Anybody from Dow Jones reading this? You need to fix this. You're about to lose at least one longtime subscriber because your pricing model has gone awry. I can't be the only subscriber pissed about this (probably not). I'm more than happy to pay for an online subscription at a decent price. I just don't want a wasteful print edition delivered to my door. How complicated is that?
The fault newspapers are making is that they continue to persist in believing that their legacy product (the one printed on paper) is the BEST one. The web continues to be an afterthought or a bastard stepchild, instead of reorienting to the concept that the WEB IS IT, which is most people's reading reality these days.
In short, that's why newspapers are dying.

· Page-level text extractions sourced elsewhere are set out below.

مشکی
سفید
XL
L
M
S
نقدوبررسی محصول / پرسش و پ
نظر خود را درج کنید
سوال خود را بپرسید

I do applaud you for this article, though. And continuing to be a subscriber.
--Michelle
http://michebel.blogspot.com
http://michebelzhollywood.mevio.com
http://www.twitter.com/michebel
Posted by: michebel | April 22, 2009 at 04:28 PM
If the WSJ and Dow Jones is monitoring its brand in the social media space (google blogsearch at the VERY least) surely they will come across this post and reply to you for all to see how important it is to them to interact with their readers. I will subscribe to the comments to see exactly when that happens.
-Angela Connor
http://blog.angelaconnor.com
Posted by: Angela Connor | April 23, 2009 at 01:47 PM
Outstamrt them. Sign up for a new online subscription at the lower price using your dog's name or something...
Posted by: Fitzroyalty | April 26, 2009 at 09:21 PM
They aren't forcing you to subscribe to the print edition (either WSJ or ESPN) because they think it's best, they are doing it because their advertising department needs to keep the hard-copy circulation numbers up. Why? Because their Mad Men don't believe in or understand those Internets.
Posted by: Bill Smith | April 27, 2009 at 09:03 AM
Mas que absurdo, as pessoas deveriam aprender a descomplicar mais as coisas
Posted by: Tarcisio | April 27, 2009 at 08:50 PM
And on top of all this, the WSJ must think that current subscribers are total idiots who don't notice the $99 offers (for print and online) for "new" subs.
I think I've used 3 different names at my home (an apartment building) for WSJ subscriptions over the last several years. Works just fine. $99 (sometimes with 6-8 addtl weeks tacked on) every time.
Posted by: Happy WSJ customer | May 04, 2009 at 05:49 PM
Keeps getting worse. Today it's between $220 and $312/year, depending on what offer you're lucky enough to land on.